Der NCFL ist ein eigenständiger, sensibler Nerv, der von efferenten sympathischen Fasern begleitet wird. Er entspringt dem Plexus lumbalis aus den Spinalsegmenten L2 und L3. Der Verlauf des NCFL führt entlang der hinteren lateralen Oberfläche des Musculus psoas major bis unterhalb der Crista iliaca, wo er die Fascia iliaca durchstößt, um an die ventrale Oberfläche des Musculus iliacus zu treten. Etwa einen Zentimeter medial der Spina iliaca anterior superior verläuft der Nerv in Richtung Hüfte und tritt unter das Ligamentum inguinale. Distal des Ligaments teilt sich der Nerv in 1 bis 2 Äste auf, den Ramus anterius und den Ramus posterius, welche klassischerweise parallel zum lateralen Rand des Musculus sartorius verlaufen. Im Bereich zwischen Musculus sartorius und Musculus tensor fasciae latae findet sich ein relativ konstanter Verlauf des NCFL in einem Tunnel aus Fettzellen unterhalb der Fascia lata. Der Ramus anterius innerviert die Haut des ventralen und lateralen Oberschenkels bis zum Knie, während das Innervationsgebiet des Ramus posterius vom Trochanter major bis zur proximalen Hälfte des lateralen Oberschenkels reicht [15, 16].

Variationen

Essenziell ist das Wissen darüber, dass im Verlauf des NCFL insbesondere auf 2 Höhen Variationen beschrieben sind.
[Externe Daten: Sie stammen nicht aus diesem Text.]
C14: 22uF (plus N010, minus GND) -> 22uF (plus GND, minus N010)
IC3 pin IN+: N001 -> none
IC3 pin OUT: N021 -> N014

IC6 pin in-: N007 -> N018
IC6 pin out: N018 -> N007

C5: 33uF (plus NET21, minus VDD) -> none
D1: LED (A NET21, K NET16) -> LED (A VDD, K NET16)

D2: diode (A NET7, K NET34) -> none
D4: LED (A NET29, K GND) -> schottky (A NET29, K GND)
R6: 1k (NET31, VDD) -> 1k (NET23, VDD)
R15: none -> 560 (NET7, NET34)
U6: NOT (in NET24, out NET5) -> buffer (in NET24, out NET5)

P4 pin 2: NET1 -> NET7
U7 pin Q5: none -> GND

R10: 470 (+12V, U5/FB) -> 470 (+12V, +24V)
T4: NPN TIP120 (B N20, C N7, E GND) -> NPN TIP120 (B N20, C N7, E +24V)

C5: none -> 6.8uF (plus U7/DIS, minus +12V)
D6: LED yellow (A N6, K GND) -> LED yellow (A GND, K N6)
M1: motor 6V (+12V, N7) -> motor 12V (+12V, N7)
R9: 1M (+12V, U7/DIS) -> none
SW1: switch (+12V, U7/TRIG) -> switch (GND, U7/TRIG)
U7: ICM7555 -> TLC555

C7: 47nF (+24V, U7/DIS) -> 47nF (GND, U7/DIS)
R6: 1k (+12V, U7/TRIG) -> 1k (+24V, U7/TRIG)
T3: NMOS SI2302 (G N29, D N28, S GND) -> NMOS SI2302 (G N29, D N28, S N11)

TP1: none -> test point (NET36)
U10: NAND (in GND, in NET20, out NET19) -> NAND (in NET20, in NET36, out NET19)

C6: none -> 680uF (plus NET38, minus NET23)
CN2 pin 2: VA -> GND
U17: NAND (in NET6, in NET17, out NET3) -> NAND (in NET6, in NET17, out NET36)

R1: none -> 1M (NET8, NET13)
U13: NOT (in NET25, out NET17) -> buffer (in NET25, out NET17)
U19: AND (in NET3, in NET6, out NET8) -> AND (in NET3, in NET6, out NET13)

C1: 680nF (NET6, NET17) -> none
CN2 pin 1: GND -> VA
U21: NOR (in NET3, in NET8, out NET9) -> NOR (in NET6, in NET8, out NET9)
Diese können sowohl proximal als auch distal des Leistenbandes auftreten und erschweren mitunter das sonografisch gesteuerte Auffinden des Nervs deutlich.

Sectionsstudien belegen eine besonders hohe Variabilität des NCFL vom Ursprung des Plexus lumablis bis zum Eintritt ins Becken. Der Nerv kann mitunter aus verschiedenen Nervenwurzeln der Höhen L1 bis L3 entspringen und variable Verläufe in Bezug auf die ASIS oder die Crista iliaca sowie über oder durch das Ligamentum inguinale hindurch zeigen.